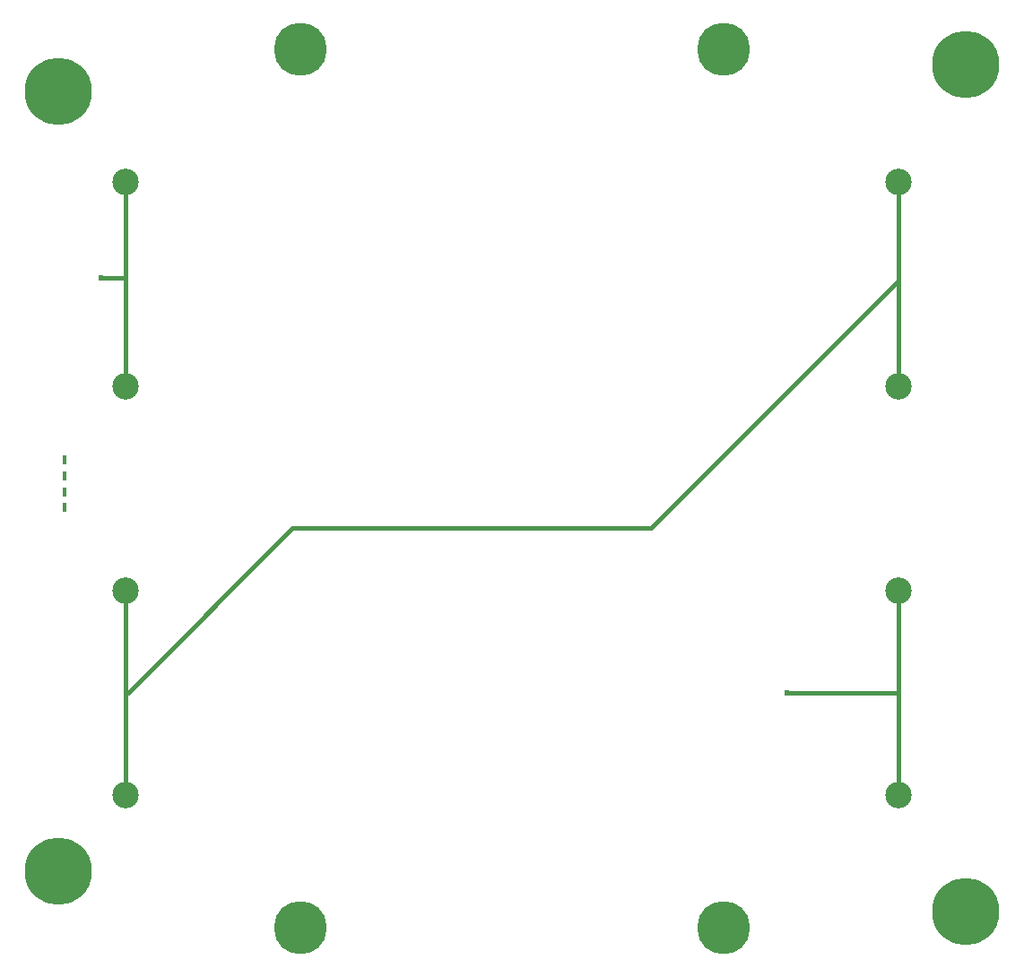
<source format=gbr>
G04 #@! TF.FileFunction,Copper,L1,Top,Signal*
%FSLAX46Y46*%
G04 Gerber Fmt 4.6, Leading zero omitted, Abs format (unit mm)*
G04 Created by KiCad (PCBNEW 4.0.7) date 05/18/18 17:47:47*
%MOMM*%
%LPD*%
G01*
G04 APERTURE LIST*
%ADD10C,0.100000*%
%ADD11C,5.000000*%
%ADD12C,6.350000*%
%ADD13C,2.500000*%
%ADD14O,0.400000X0.900000*%
%ADD15C,0.600000*%
%ADD16C,0.450000*%
G04 APERTURE END LIST*
D10*
D11*
X164505000Y-130800000D03*
X164505000Y-47900000D03*
D12*
X187365000Y-129355000D03*
X187365000Y-49345000D03*
X101635000Y-125545000D03*
D13*
X108050000Y-60400000D03*
X180960000Y-60400000D03*
X108050000Y-79700000D03*
X108050000Y-99000000D03*
X108050000Y-118300000D03*
X180960000Y-79700000D03*
X180960000Y-99000000D03*
X180960000Y-118300000D03*
D12*
X101635000Y-51885000D03*
D11*
X124505000Y-47900000D03*
X124505000Y-130800000D03*
D14*
X102240000Y-91153000D03*
X102240000Y-89656000D03*
X102240000Y-88159000D03*
X102240000Y-86662000D03*
D15*
X170510000Y-108650000D03*
X105700000Y-69490000D03*
D16*
X180960000Y-108650000D02*
X170510000Y-108650000D01*
X105710000Y-69480000D02*
X108050000Y-69480000D01*
X105700000Y-69490000D02*
X105710000Y-69480000D01*
X123830000Y-93120000D02*
X157590000Y-93120000D01*
X157590000Y-93120000D02*
X180960000Y-69750000D01*
X108050000Y-108660000D02*
X108260000Y-108660000D01*
X123800000Y-93120000D02*
X123830000Y-93120000D01*
X108260000Y-108660000D02*
X123800000Y-93120000D01*
X108050000Y-118300000D02*
X108050000Y-109250000D01*
X108050000Y-109250000D02*
X108050000Y-108660000D01*
X108050000Y-108660000D02*
X108050000Y-99000000D01*
X180960000Y-118300000D02*
X180960000Y-108650000D01*
X180960000Y-108650000D02*
X180960000Y-108200000D01*
X180960000Y-108200000D02*
X180960000Y-99000000D01*
X180960000Y-60400000D02*
X180960000Y-68700000D01*
X180960000Y-68700000D02*
X180960000Y-69750000D01*
X180960000Y-69750000D02*
X180960000Y-70050000D01*
X180960000Y-70050000D02*
X180960000Y-79700000D01*
X108050000Y-79700000D02*
X108050000Y-70050000D01*
X108050000Y-69820000D02*
X108050000Y-69480000D01*
X108050000Y-70050000D02*
X108050000Y-69820000D01*
X108050000Y-69480000D02*
X108050000Y-69300000D01*
X108050000Y-69300000D02*
X108050000Y-60400000D01*
M02*

</source>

^^^^^^^^^^^^^^^^

**Prompt:** Copy each line in the entries above where the word "LIST" shows up.

**Answer area:**
G04 APERTURE LIST*
G04 APERTURE END LIST*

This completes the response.